Kaine: And I worked with Jesuit missionaries in Honduras, now nearly 35 years ago, and they were the heroes of my life. I try to practice my religion in a very devout way and follow the teachings of my church in my own personal life. But I don’t believe in this nation, a First Amendment nation, where we don’t raise any religion over the other, and we allow people to worship as they please, that the doctrines of any one religion should be mandated for everyone….. That was a real struggle. But I think it is really, really important that those of us who have deep faith lives don’t feel that we could just substitute our own views for everybody else in society, regardless of their views.
Pence: “I would tell you that for me the sanctity of life proceeds out of the belief that — that ancient principle that — where God says before you were formed in the womb, I knew you, and so for my first time in public life, I sought to stand with great compassion for the sanctity of life. The state of Indiana has also sought to make sure that we expand alternatives in health care counseling for women, non-abortion alternatives. I’m also very pleased at the fact we’re well on our way in Indiana to becoming the most pro-adoption state in America. I think if you’re going to be pro-life, you should — you should be pro- adoption….. So for me, my faith informs my life. I try and spend a little time on my knees every day. But it all for me begins with cherishing the dignity, the worth, the value of every human life.”
Kaine and Clinton are both deeply religious but they support a woman right to make her own reproductive choices. “Governor, why don’t you trust women to make this choice for themselves? We can encourage people to support life. Of course we can. But why don’t you trust women? Why doesn’t Donald Trump trust women to make this choice for themselves?” Kaine asked, in an important question that will surely reverberate with women.
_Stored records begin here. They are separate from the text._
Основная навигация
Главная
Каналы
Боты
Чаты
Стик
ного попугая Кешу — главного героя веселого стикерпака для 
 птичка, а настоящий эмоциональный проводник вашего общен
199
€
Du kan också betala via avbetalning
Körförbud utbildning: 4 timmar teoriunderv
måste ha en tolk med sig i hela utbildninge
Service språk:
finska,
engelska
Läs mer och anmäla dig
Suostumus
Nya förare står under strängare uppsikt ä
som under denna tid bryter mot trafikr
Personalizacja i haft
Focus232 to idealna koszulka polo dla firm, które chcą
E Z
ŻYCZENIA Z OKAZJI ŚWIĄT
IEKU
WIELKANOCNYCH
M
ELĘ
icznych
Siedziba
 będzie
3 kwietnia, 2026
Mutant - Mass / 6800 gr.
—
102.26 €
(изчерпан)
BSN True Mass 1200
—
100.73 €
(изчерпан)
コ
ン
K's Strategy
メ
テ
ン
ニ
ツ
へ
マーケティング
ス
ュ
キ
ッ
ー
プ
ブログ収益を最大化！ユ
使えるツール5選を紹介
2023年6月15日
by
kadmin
“Because there is — a society can be judged by how it deals with its most vulnerable, the aged, the infirm, the disabled, and the unborn. I believe it with all my heart. And I couldn’t be more proud to be standing with a pro-life candidate in Donald Trump,” Pence replied.
Expect Trump to be asked if he is as pro-life as his running mate. His answer to that in the next debate may overshadow his answer, if he gives one, to why he apparently feels it’s OK for him to not pay taxes.
And that’s why last night’s VP debate mattered – and why Kaine won in the end.